Moreover, the dry conditions caused by a rise in temperature would occur in forests already overloaded with fuel. Ironically, years of aggressive fire suppression (pdf) by the US Forest Service "has led to increased fuel loads on the nation's forests," causing the country's mountains to be choked with dry, dead timber and thick underbrush. Add that to the dead trees left int the wake of an unprecedented mountain pine beetle infestation across the west in and into Candada – also driven by climate change – and it's obvious the conditions for massive fires are in place.

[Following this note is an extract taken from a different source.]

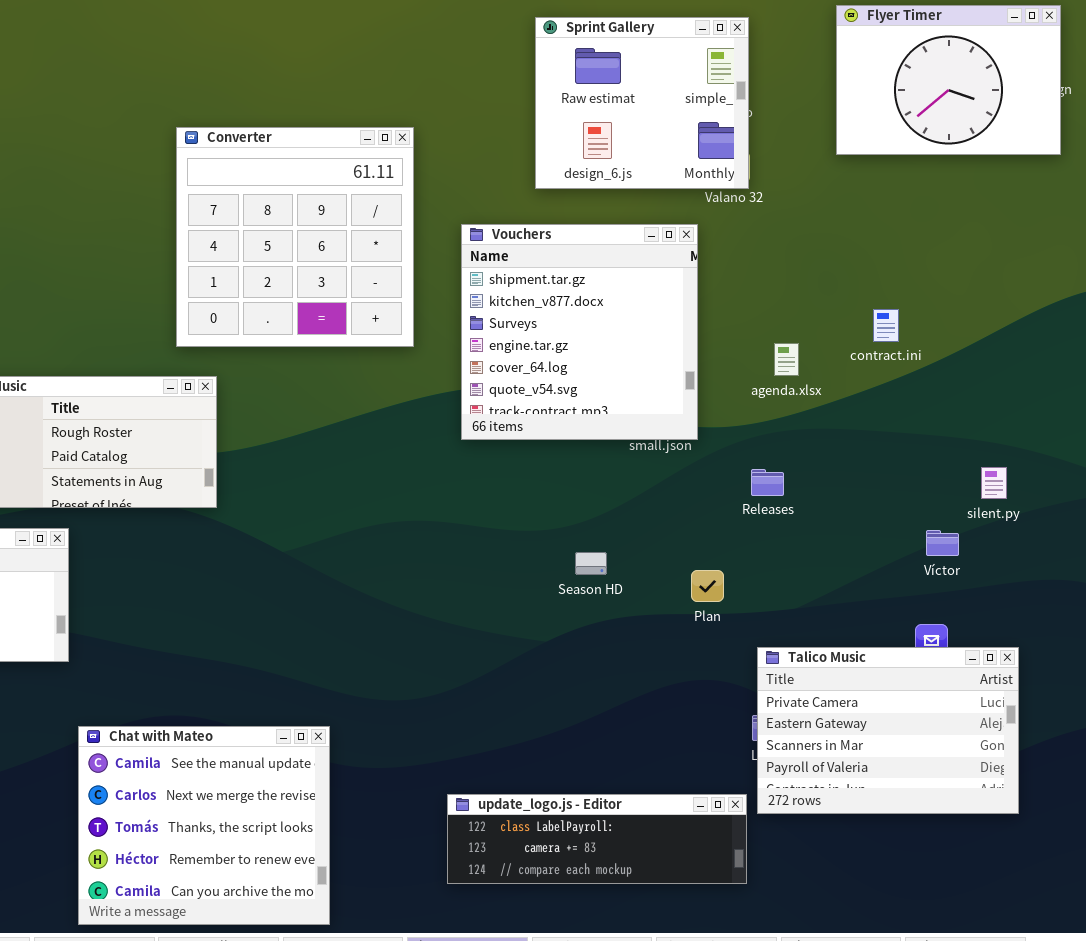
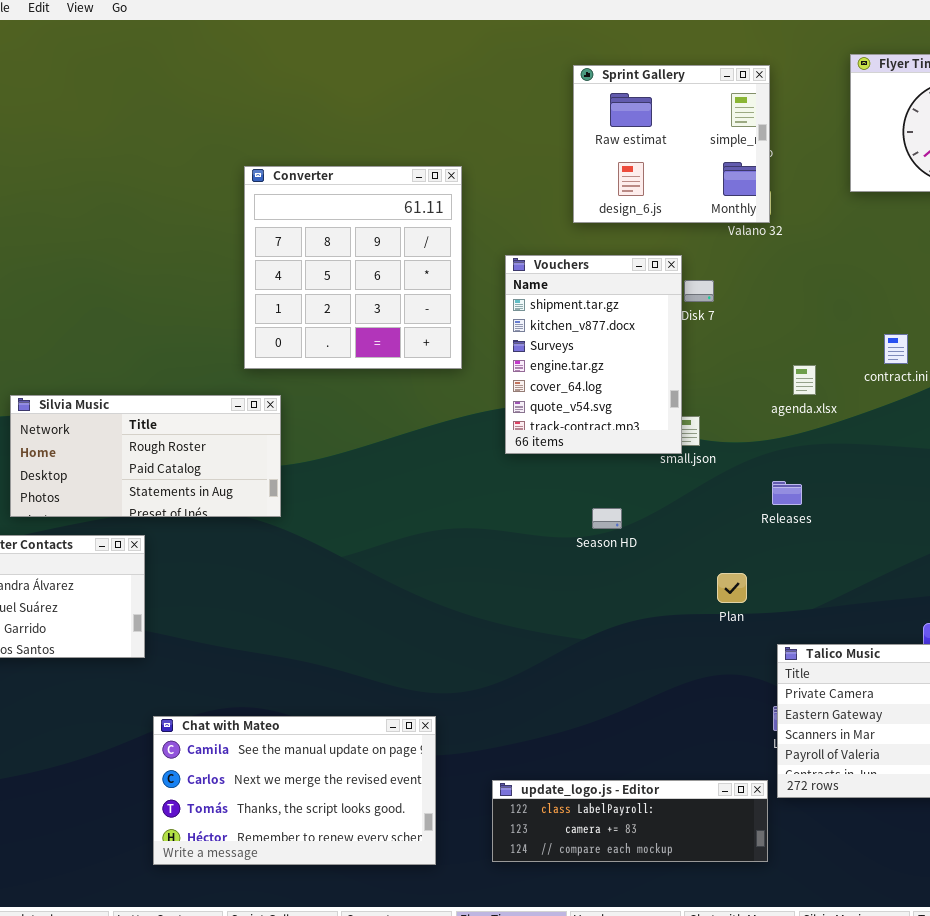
Vouchers: [461,224,698,440] -> [505,255,682,454], resized
Season HD: [575,552,607,575] -> [592,508,622,529], moved
Chat with Mateo: [78,726,330,925] -> [153,716,436,865], resized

Naturally, as the number of fires escalate, and the severity that they burn increases, costs associated with fighting those fires also rises. But beyond that simple calculation is another factor in the rising cost: rural development. As with California's Station fire, most of the firefighting effort and costs are expended protecting private property. A recent Headwaters Economics study of fires in Montana showed that, as rural development increases, so does the cost of fighting fires. And because Montana, like many other wilderness mountain areas in the west, is a prime location for summer mountain homes and hobby ranches, where zoning is regulated at the local level by local officials loath to check an expanding tax base and an influx of construction jobs, development rapidly continues. Headwaters Economic estimates that, if this development continues unabated, the cost borne by Montana and federal taxpayers protecting this rural-urban interface from wildfires could triple by 2025.
What's more sobering is that these projections are not just conjecture: climate change has already had an effect on fires in the west. A 2007 IPCC report showed that "the wildfire season in the western US has increased [by] 78 days" and the "burn duration" of large fires has quadrupled, from 7.5 to 37.1 days, in the past three decades "in response to a spring-summer warming of 0.87C." And a GAO report (pdf) showed that the federal costs, per year, of managing wildfires has risen from $1.1bn from 1996 to 2000, to $2.9bn from 2001 to 2005 – which doesn't even account for the severe wildfire seasons of 2006 and 2007.
But beyond the risks posed to human health and property, and the cost of battling fires, there's potentially a greater danger posed to the environment and humankind. From a recent Science article (and excerpted in a Grist report on wildfire) on the increasing temperatures and early springs in the West:
Current estimates indicate that western US forests are responsible for 20% to 40% of total US carbon sequestration. If wildfire trends continue, at least initially, this biomass burning will result in carbon release, suggesting that the forests of the western US may become a source of increased atmospheric carbon dioxide rather than a sink, even under a relatively modest temperature-increase scenario.
So this expected increase in wildfires may actually accelerate global warming. And America's west has become the scene of simply one of many catastrophic tipping-points that will hurl us into a new, scorched climate. Right now, the west is renowned for its open spaces, rugged topography, endless forests and its very real aura of a wilderness frontier. But as temperatures rise, and western forests are wracked by ever-increasing wildfires, the region could instead become known for choking clouds of smoke and ash falling from blood-red skies.